Symbols of national pride harbor power in their manipulative potential. Emotional awe is indoctrinated amongst a nation’s populace in such symbols, and often, pride is condoned and generationally reiterated without properly addressing the historical baggage of the pride-inducing symbol. Let us take the example of the American flag. In the case of the United States, the blind pride wrought by our stars and stripes will oft invisibilize the histories of those who faced a legislated subservience upon the soil of the land of the free. Indigenous Americans were “lawfully” displaced from both land and culture on a continent that was entirely “theirs” (though the notion of 'ownership' was itself a liberal value imposed upon indigenous people, as Greywolf stated during our conversation on space and ownership, “we had no concept of dividing the land and taking it… we didn’t create the land, we can’t own it" (4).

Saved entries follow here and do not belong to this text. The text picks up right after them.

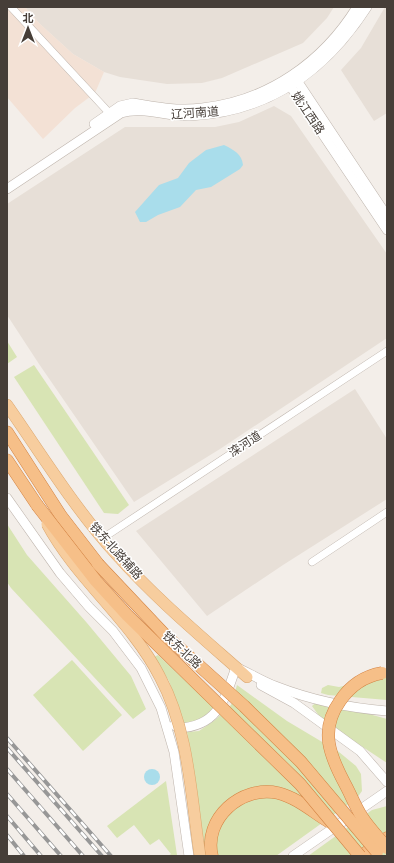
<svg xmlns="http://www.w3.org/2000/svg" width="394" height="863" viewBox="0 0 394 863" font-family="Jost,'Noto Sans SC',sans-serif">
<style>
.residential{fill:#e7dfd7}
.commercial{fill:#f3e1d5}
.green{fill:#d8e4b4}
.water{fill:#a9ddeb}
.lines{fill:none;stroke-linecap:round;stroke-linejoin:round}
.minor-casing{stroke:#beb4ac;stroke-width:8}
.tertiary-casing{stroke:#beb4ac;stroke-width:10}
.primary-casing{stroke:#dca76e;stroke-width:12}
.trunk-casing{stroke:#d38343;stroke-width:13}
.minor{stroke:#fff;stroke-width:7}
.tertiary{stroke:#fff;stroke-width:9}
.primary{stroke:#f7cd9e;stroke-width:11}
.trunk{stroke:#f6bf88;stroke-width:12}
.rail-casing{stroke:#979797;stroke-width:4}
.rail{stroke:#fff;stroke-width:2.5;stroke-dasharray:8;stroke-linecap:butt}
.primary-bridge-casing{stroke:#dca76e;stroke-width:12;stroke-linecap:butt}
.trunk-bridge-casing{stroke:#d38343;stroke-width:13;stroke-linecap:butt}
.primary-bridge{stroke:#f7cd9e;stroke-width:11}
.trunk-bridge{stroke:#f6bf88;stroke-width:12}
.labels{text-anchor:middle;stroke-width:3;stroke-linejoin:round;paint-order:stroke}
.street-label{font-size:12px;fill:#463e38;stroke:#fff}
</style>
<rect width="100%" height="100%" fill="#f3eee9"/>
<g class="residential">
<path d="M 25,7 L 334,7 L 327,18 L 303,43 L 222,78 L 202,83 L 167,84 L 120,77 L 104,72 L 73,54 L 40,24 Z"/>
<path d="M 385,7 L 387,7 L 387,113 L 374,121 L 341,70 L 361,48 Z"/>
<path d="M 274,106 L 291,116 L 387,254 L 387,338 L 220,449 L 134,502 L 39,364 L 7,315 L 7,204 L 125,127 L 215,127 L 239,122 Z"/>
<path d="M 355,389 L 387,439 L 387,499 L 283,565 L 207,616 L 136,531 Z"/>
</g>
<path class="commercial" d="M 7,7 L 25,7 L 40,24 L 73,54 L 104,72 L 95,93 L 75,108 L 43,139 L 7,97 Z"/>
<g class="green">
<path d="M 7,341 L 17,357 L 7,364 Z"/>
<path d="M 34,365 L 129,505 L 118,514 L 104,513 L 14,377 Z"/>
<path d="M 7,524 L 27,555 L 87,623 L 131,676 L 146,709 L 133,719 L 11,588 L 7,582 Z"/>
<path d="M 158,655 L 215,708 L 202,719 L 185,726 L 169,681 L 154,657 Z"/>
<path d="M 72,660 L 122,715 L 83,751 L 33,695 Z"/>
<path d="M 387,676 L 387,700 L 328,695 L 321,693 L 322,688 L 328,685 L 339,687 Z"/>
<path d="M 237,685 L 287,721 L 339,752 L 356,766 L 361,774 L 362,791 L 357,798 L 276,856 L 206,856 L 187,732 L 199,731 L 215,720 L 231,705 Z"/>
<path d="M 319,700 L 387,719 L 387,763 L 322,720 L 312,706 Z"/>
<path d="M 166,781 L 177,855 L 177,856 L 168,856 L 171,854 L 159,839 L 150,845 L 134,825 L 117,838 L 107,826 Z"/>
<path d="M 387,806 L 387,856 L 308,856 L 372,810 Z"/>
</g>
<g class="water">
<path d="M 224,145 C 234,150 242,154 243,165 L 240,169 L 211,187 L 196,190 L 180,207 L 158,215 L 146,222 L 140,222 L 135,212 L 159,185 L 178,178 L 189,163 L 206,150 Z"/>
<circle cx="152" cy="777" r="8"/>
</g>
<g class="lines">
<g class="minor-casing">
<g id="minor">
<path d="M 11,7 L 113,117"/>
<path d="M 103,538 L 387,351"/>
<path d="M 312,562 L 387,512"/>
</g>
</g>
<g class="tertiary-casing">
<g id="tertiary">
<path d="M 294,79 L 298,82 L 387,216"/>
<path d="M 290,82 L 291,87 L 387,230"/>
<path d="M 94,124 L 120,106 L 133,103 C 155,107 179,111 202,108 C 268,101 323,62 357,7"/>
<path d="M 7,189 L 121,113 C 143,106 167,117 190,116 C 269,112 325,72 367,7"/>
<path d="M 7,498 L 60,573 L 89,607 L 113,631 L 141,668 L 161,708 L 174,752 L 189,856"/>
<path d="M 261,685 L 294,703 L 360,751 L 387,782"/>
<path d="M 174,725 L 178,728 C 218,727 225,699 236,667 C 249,673 262,681 275,686 C 311,700 349,708 387,711"/>
<path d="M 293,856 L 387,791"/>
</g>
</g>
<g class="primary-casing">
<path id="primary" d="M 7,405 C 42,455 75,509 116,554 C 156,599 203,638 247,677"/>
</g>
<g class="trunk-casing">
<g id="trunk">
<path d="M 7,432 L 61,516 L 98,564"/>
<path d="M 7,460 L 37,505"/>
<path d="M 212,856 C 203,819 241,785 278,793 C 298,798 314,813 331,823"/>
<path d="M 361,856 L 387,838"/>
</g>
</g>
<use href="#minor" class="minor"/>
<use href="#tertiary" class="tertiary"/>
<use href="#primary" class="primary"/>
<use href="#trunk" class="trunk"/>
<g class="rail-casing">
<g id="rail">
<path d="M 7,738 L 111,856"/>
<path d="M 7,748 L 102,856"/>
<path d="M 7,769 L 83,856"/>
<path d="M 7,794 L 61,856"/>
<path d="M 7,816 L 41,856"/>
<path d="M 7,835 L 24,856"/>
</g>
</g>
<use href="#rail" class="rail"/>
<g class="primary-bridge-casing">
<path id="primary-bridge" d="M 47,524 C 77,580 131,620 160,677 C 189,731 191,796 200,856"/>
</g>
<g class="trunk-bridge-casing">
<g id="trunk-bridge">
<path d="M 37,505 L 96,581 L 127,615 L 300,784 L 360,856"/>
<path d="M 98,564 L 165,635 L 244,706 L 301,762 L 377,852"/>
<path d="M 382,673 C 365,676 350,686 340,701 C 319,730 330,756 345,784 C 351,795 355,806 362,817 C 369,828 379,838 387,848"/>
</g>
</g>
<use href="#primary-bridge" class="primary-bridge"/>
<use href="#trunk-bridge" class="trunk-bridge"/>
</g>
<g class="labels">
<g class="street-label">
<text transform="translate(195 113) rotate(-4)" y="4">辽河南道</text>
<text transform="translate(308 113) rotate(56)" y="4">姚江西路</text>
<text transform="translate(245 444) rotate(-33)" y="4">滦河道</text>
<text transform="translate(116 551) rotate(48)" y="4">铁东北路辅路</text>
<text transform="translate(182 650) rotate(43)" y="4">铁东北路</text>
</g>
</g>
<rect width="394" height="863" fill="none" stroke="#463e38" stroke-width="16"/>
<g transform="translate(28 28)" stroke="#ffffff" stroke-width="3" paint-order="stroke">
<path d="M0-3L7 15L0 10L-7 15Z" fill="#463e38"/>
<text y="-6" font-size="11" font-weight="bold" text-anchor="middle" fill="#463e38">北</text>
</g>
</svg>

Though there are myriad reasons to admire and respect the values of this nation, one can not deny that the elements of pride which comprise our national identity are rooted in a history of land-grabbing and a disregard for the livelihoods of an “other”.

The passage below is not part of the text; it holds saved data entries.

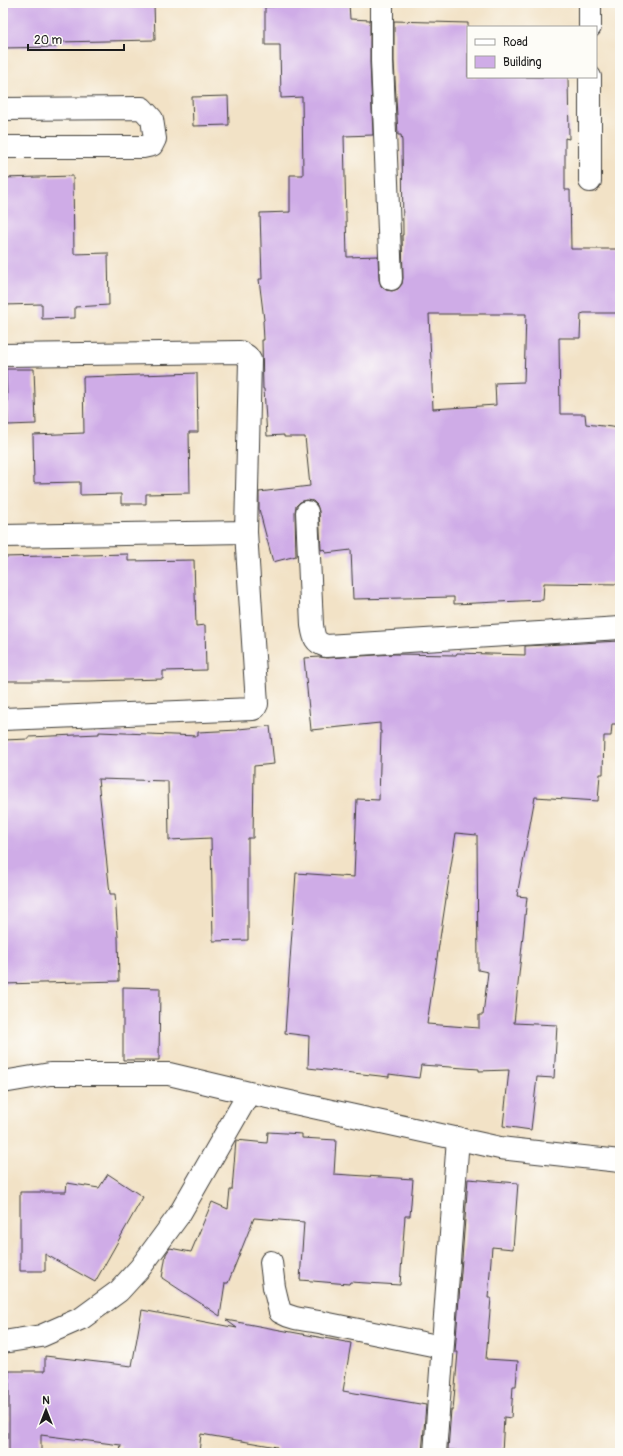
<svg xmlns="http://www.w3.org/2000/svg" width="623" height="1456" font-family="Pangolin,sans-serif">
	<rect width="100%" height="100%" fill="#fdfcf7"/>
	<filter id="ink" filterUnits="userSpaceOnUse"><feTurbulence type="fractalNoise" baseFrequency=".025" numOctaves="2"/><feDisplacementMap in="SourceGraphic" scale="8" xChannelSelector="R" yChannelSelector="G"/><feConvolveMatrix kernelMatrix="1 2 1 2 8 2 1 2 1" color-interpolation-filters="sRGB"/></filter>
	<filter id="wash" filterUnits="userSpaceOnUse"><feTurbulence type="fractalNoise" baseFrequency=".012" numOctaves="4" result="noise"/><feDisplacementMap in="SourceGraphic" scale="16" xChannelSelector="R" yChannelSelector="G"/><feGaussianBlur stdDeviation="0.9" result="paint"/><feColorMatrix in="noise" values="0 0 0 0 0 0 0 0 0 0 0 0 0 0 0 0 0 1.4 0 .05"/><feComposite in="paint" operator="in"/></filter>
	<g filter="url(#wash)">
		<rect width="100%" height="100%" fill="#f2e2c6"/>
		<g id="blocks">
			<path fill="#cface7" fill-rule="evenodd" d="M3,3H154L155,40L57,42V47L3,48Z
				M349,3L350,19L370,20V62L373,135L344,136L347,257L378,256L379,280L381,286L386,290L392,291L398,289L402,284L403,278L402,235H403L402,141L401,135H398L394,61V21L468,23V77H568L569,139L565,138V190H570L571,249H619L620,313H584L581,314L580,338H559L560,414H585L586,424L620,428V584L544,583L543,600L454,604V597L353,599L351,550L326,553L325,549L321,550L319,511L317,505L313,501L307,500L300,502L296,506L295,512L296,556L273,562L259,509V492L310,486L305,437H284V435L267,436L264,389H263L262,340H264L263,321L264,320L259,279H262L260,213L290,212V175H303L302,97L281,98L280,45H265V7ZM429,314H526L524,382L495,383L496,405L433,409Z
				M228,96L229,125L193,126L192,97Z
				M73,176L74,254L108,253L109,305L75,307V318L42,319V304L4,305L3,178Z
				M6,369H34L36,424L8,425Z
				M197,373L198,432H189L190,493L146,494V504H121V494L80,495V482L34,483L33,435L84,433L83,377Z
				M128,554V561L194,560L196,626L205,625L206,670L163,671V679L89,681H3V557Z
				M620,641V724H612L611,736H604L603,774H600L598,801L535,797L517,896L527,897L514,1023L557,1025L554,1078L537,1077L531,1130L503,1126L509,1070L479,1071V1069L421,1065L419,1078L389,1074V1077L308,1068L309,1036L285,1033L296,873L354,877L357,799L379,800L381,731H380V723L311,730L304,658L320,657L327,658L394,654L456,655L457,653L525,655V646ZM456,833L477,835L478,970L488,972L483,1015H479V1028L427,1024Z
				M270,726L274,764L254,766L253,838H248V940L213,941L211,838L169,840L168,781L98,779L110,894H115L118,937L119,981L3,984V740L29,739V737L99,734V732L198,736V732L238,730V729Z
				M123,987L160,988L159,1060H123Z
				M268,1132L302,1134V1138L336,1140L334,1174L413,1179L410,1216H405L400,1285L350,1282L349,1284L300,1280L304,1222L254,1218L228,1283H225L220,1316L162,1278L166,1254L170,1248L191,1252L212,1202L228,1209L230,1190H232L236,1140L267,1143Z
				M108,1174L143,1197L95,1282L45,1254V1271H20V1192H66L67,1183L99,1188Z
				M468,1179L518,1183L513,1249L492,1247L488,1298H491L486,1359L518,1361L516,1386H513L511,1418L504,1417L502,1453L448,1450L451,1410H453L458,1352H455Z
				M142,1310L237,1328L226,1320L351,1343L343,1391L426,1405L422,1453H276L277,1447L201,1434L199,1453H120L121,1445L41,1435V1453H9V1371H45V1356L132,1366Z"/>
		</g>
	</g>
	<g filter="url(#ink)">
		<use href="#blocks" fill-opacity="0" stroke="#3c3a36" stroke-width="1"/>
		<g fill="none" stroke-linecap="round" stroke-linejoin="round">
			<defs>
				<path id="minor" d="M382,3V61L391,279
					M590,3V27
					M590,77V181
					M3,109L142,108L152,119L155,139L152,145L143,147H3
					M3,355L240,352L247,356L250,360L246,532L257,704L255,708L253,709L3,719
					M307,512L312,625C314,637 314,642 326,646L620,628
					M3,536L246,532
					M3,1082L50,1074H169L249,1093L500,1148L620,1161
					M271,1262L274,1287L280,1312C296,1321 307,1319 324,1323C364,1331 403,1339 442,1347
					M3,1342L41,1336L82,1318L119,1291L140,1268L179,1215L249,1093
					M435,1453L458,1138"/>
			</defs>
			<use href="#minor" stroke="#3c3a36" stroke-width="24"/>
			<use href="#minor" stroke="#fff" stroke-width="22"/>
		</g>
	</g>
	<rect width="623" height="1456" fill="none" stroke="#fdfcf7" stroke-width="16"/>
	<rect x="467" y="26" width="130" height="52" fill="#fdfcf7" stroke="#a3a29f"/>
	<rect x="475" y="39" width="20" height="6" fill="#ffffff" stroke="#a3a29f"/>
	<text x="503" y="46" font-size="12" fill="#1c1c1c">Road</text>
	<rect x="475" y="56" width="20" height="12" fill="#cface7" stroke="#a3a29f"/>
	<text x="503" y="66" font-size="12" fill="#1c1c1c">Building</text>
	<g transform="translate(46 1410)" stroke="#fdfcf7" stroke-width="3" paint-order="stroke">
	<path d="M0-3L7 15L0 10L-7 15Z" fill="#1c1c1c"/>
	<text y="-6" font-size="11" font-weight="bold" text-anchor="middle" fill="#1c1c1c">N</text>
	</g>
	<path d="M28 44v6h96v-6" fill="none" stroke="#1c1c1c" stroke-width="2"/>
	<text x="34" y="44" font-size="12" fill="#1c1c1c" stroke="#fdfcf7" stroke-width="3" paint-order="stroke">20 m</text>
</svg>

Our Displaced Urban Histories course has come to define “gentrification” as “the institution by which privileged people create an ideal, resulting in the physical, cultural, economic, political, and social displacement of the historically marginalized.” An integral element of Greywolf’s story, as an indigenous American, a member of the Cherokee tribe, who moved to the South Bronx during the 1970s, has been displacement. His U.S. history is one of land-grabbing, “The American government made one promise to the Indian, and that was to take the land. And they took it… the only promise they ever made was to take the land... And took it they did” (4).

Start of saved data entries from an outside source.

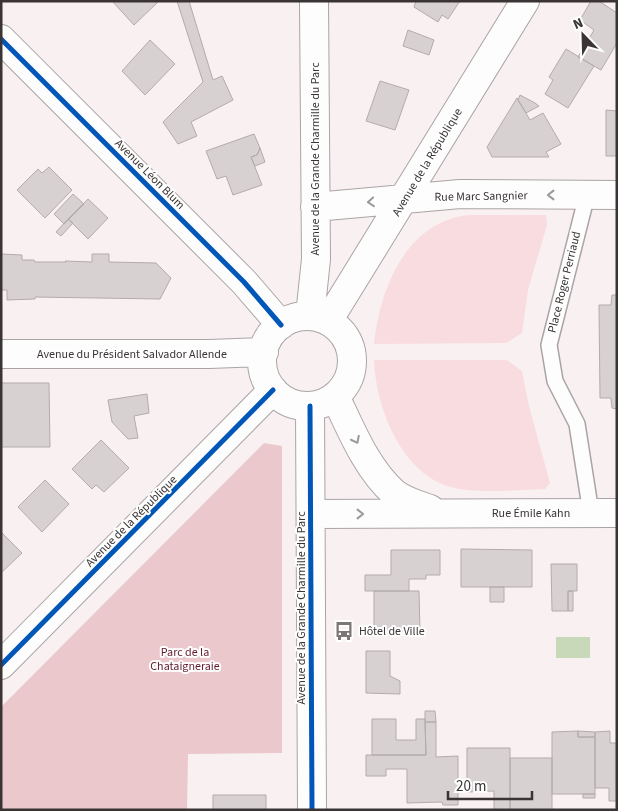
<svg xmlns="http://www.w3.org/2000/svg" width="618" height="811" font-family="'Source Sans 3',sans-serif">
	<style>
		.green { fill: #f9dcdf }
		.forest { fill: #ebc8cc }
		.water { fill: #c7d9b9 }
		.building { fill: #d7d1d2; stroke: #b2acac }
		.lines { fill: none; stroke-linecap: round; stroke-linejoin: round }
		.service-casing { stroke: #aaa4a5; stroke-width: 18 }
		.minor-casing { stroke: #aaa4a5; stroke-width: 30 }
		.service { stroke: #fefdfd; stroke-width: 15 }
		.minor { stroke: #fefdfd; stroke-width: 28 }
		.cycleway-casing { stroke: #fefefe; stroke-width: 8 }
		.cycleway { stroke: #0057b8; stroke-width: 5 }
		.oneway { stroke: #9c9899 }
		.labels { text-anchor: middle; stroke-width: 4; stroke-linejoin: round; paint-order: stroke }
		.street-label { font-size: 12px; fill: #3a3435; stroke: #fefefe }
		.poi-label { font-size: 12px; fill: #3a3435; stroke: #fefefe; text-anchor: start }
		.park-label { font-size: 12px; fill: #631e2d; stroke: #fefefe }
	</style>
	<rect width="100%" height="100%" fill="#f8f0f1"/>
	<path class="green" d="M468,215h78l1,10 -19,65 -6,43 -16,10 -132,1c6,-55 31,-121 94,-129z
		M374,360h133l15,11 7,35 21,77 -5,6c-27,1 -58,4 -85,0 -56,-8 -84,-79 -86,-129z"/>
	<path class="forest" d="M264,443l18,3v307l-94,1 -1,56h-186v-103z"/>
	<path class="water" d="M556,637h34v21h-34z"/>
	<path class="building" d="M112,1h47l-25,24z
		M177,1h12l24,79 9,-4 11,24 -42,22 6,14 -19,8 -15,-22 40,-40z
		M416,1h44l-12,18 -6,-4 -4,7 -24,-15z
		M591,1h8l18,12v30l-16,27 -23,-13 16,-27 -14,-10z
		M408,30l26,10 -5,15 -26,-9z
		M150,40l25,24 -30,31 -23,-24z
		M566,49l28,17 -26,42 -23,-14 8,-14 -4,-3z
		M380,81l29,9 -14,40 -29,-9z
		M520,95l15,8 4,3 -13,7 -8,-13z
		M517,98l13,22 13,-7 18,31 -15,8 3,5h-57l-5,-10z
		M606,110l11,1v45h-11z
		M254,134l6,14 -3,7 -6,2 11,28 -29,10 -7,-19 -9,3 -11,-28z
		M260,148l5,14 -10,4 -4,-9 6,-2z
		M49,167l23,23 -27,28 -28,-28 21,-21 4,4z
		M73,194l11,10 -20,20 -10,-10z
		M88,199l20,19 -20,21 -20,-20z
		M68,219l5,4 -12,13 -5,-4z
		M1,254l21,1v5h12l1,2h31l-1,-1 27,1v-8h17v8l47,1 15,15 -11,21 -125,-2v2l-28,1v-10h-6z
		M612,295h5v114l-5,-1 -1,-10h-11l-1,-93h12z
		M1,383h48l1,64h-49z
		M147,394l2,19 -15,3 4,22 -10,1 -16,-17 -4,-22z
		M101,440l28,28 -25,24 -8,-7 -4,4 -20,-20z
		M45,480l24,24 -27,28 -24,-25z
		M1,532l21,21 -21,20z
		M461,549l71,1v37h-71z
		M391,550h49v25h-14v4h-17v12h-44v-16h26z
		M551,564h26v27h-9v20h-16z
		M490,587h14v15h-14z
		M374,591h45l1,41 -46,-1z
		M568,591h5v20h-5z
		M366,651h24v25l10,5v13l-34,-1z
		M425,711h10l1,11h-11z
		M372,719h24v21h20v-21h9l1,36h-54z
		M425,722h11v35l22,-1v49h-15l-1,-3 -35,1v-34h-21v7h-20v-21h60z
		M578,731l17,1v5h-17z
		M578,731v6h17v57h-43v-62z
		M610,731v12h7v58h-8v-13h-14v-56z
		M467,748h43v62h-16v-19l-27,1z
		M510,758h42v52h-42z
		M583,794h12v4h-12z
		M213,795h53v15h-53z"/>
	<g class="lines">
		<g class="service-casing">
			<path id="service" d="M587,195l-38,150 6,36 22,43 14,89"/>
		</g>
		<g class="minor-casing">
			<path id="minor" d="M1,39l243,243 37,43
				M315,207l145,-13 157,1
				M310,316l6,-57 -2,-258
				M262 361a45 45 0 1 1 90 0a45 45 0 1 1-90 0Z
				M328,321l197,-320
				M1,354h208l55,-2
				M335,396c16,33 31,72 59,97 10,8 24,12 36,16
				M310,406l2,404
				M311,514l306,-1
				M1,665l272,-275"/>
		</g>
		<use href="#service" class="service"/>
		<use href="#minor" class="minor"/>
		<g class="cycleway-casing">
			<path id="cycleway" d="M1,39l243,243 37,43
				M310,406l2,404
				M1,665l272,-275"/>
		</g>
		<use href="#cycleway" class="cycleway"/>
	</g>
	<defs><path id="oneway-chevron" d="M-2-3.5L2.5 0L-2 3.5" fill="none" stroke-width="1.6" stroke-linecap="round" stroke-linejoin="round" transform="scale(1.25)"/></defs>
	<g class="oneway">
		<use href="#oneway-chevron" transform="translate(551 195) rotate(-180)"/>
		<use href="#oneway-chevron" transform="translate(371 202) rotate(175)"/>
		<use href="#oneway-chevron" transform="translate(356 440) rotate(63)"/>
		<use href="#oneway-chevron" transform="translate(360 514)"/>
	</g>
	<defs>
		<g id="bus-bare" transform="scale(1.5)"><path d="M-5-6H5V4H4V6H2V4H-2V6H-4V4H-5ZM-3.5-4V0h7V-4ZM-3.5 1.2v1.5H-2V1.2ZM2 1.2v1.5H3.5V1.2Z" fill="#7c7677" stroke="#fefefe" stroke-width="2.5" paint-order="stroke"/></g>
	</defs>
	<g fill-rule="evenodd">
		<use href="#bus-bare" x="344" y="631"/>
	</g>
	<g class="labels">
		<g class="street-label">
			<text transform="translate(315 159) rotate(-90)" y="4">Avenue de la Grande Charmille du Parc</text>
			<text transform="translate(427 162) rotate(-59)" y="4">Avenue de la République</text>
			<text transform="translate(150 174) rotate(45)" y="4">Avenue Léon Blum</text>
			<text transform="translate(481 196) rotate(-1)" y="4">Rue Marc Sangnier</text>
			<text transform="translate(564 282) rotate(-76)" y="4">Place Roger Perriaud</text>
			<text x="132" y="358">Avenue du Président Salvador Allende</text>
			<text x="531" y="517">Rue Émile Kahn</text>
			<text transform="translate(131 521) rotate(-45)" y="4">Avenue de la République</text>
			<text transform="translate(301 608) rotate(-90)" y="4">Avenue de la Grande Charmille du Parc</text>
		</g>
		<g class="poi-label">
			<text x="359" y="635">Hôtel de Ville</text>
		</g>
		<g class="park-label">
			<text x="185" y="656">Parc de la<tspan x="185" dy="14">Chataigneraie</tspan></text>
		</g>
	</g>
	<rect width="618" height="811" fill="none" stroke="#3a3435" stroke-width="5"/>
	<g transform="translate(583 35) rotate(337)" stroke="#fefefe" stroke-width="4" paint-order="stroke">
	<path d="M0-4L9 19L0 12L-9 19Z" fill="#3a3435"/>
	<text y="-8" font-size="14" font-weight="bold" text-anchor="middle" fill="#3a3435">N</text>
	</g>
	<path d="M448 791v8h84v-8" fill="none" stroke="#3a3435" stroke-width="2.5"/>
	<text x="456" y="791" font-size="15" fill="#3a3435" stroke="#fefefe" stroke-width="4" paint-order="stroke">20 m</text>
</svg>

Although displacement is integral to the documentation of neighborhood change, and is an element in the life story of Greywolf and the other tenants of 161st St. and Melrose Ave., their tale is not one of disenfranchisement. Having been made to move from their homes far too many times, Greywolf and a handful of other tenants worked arduously with the HDFC (Housing Development Finance Corporation) through the Tenant Interim Lease (TIL) Apartment Purchase Program to ensure that they remained within the building they now own. The story of the Urban Reservation's establishment is one which subverts the capitalist, colonial notion that “success” means that a certain group must suffer for others to gain (i.e. the displacement of families in order to build 'high end' restaurants).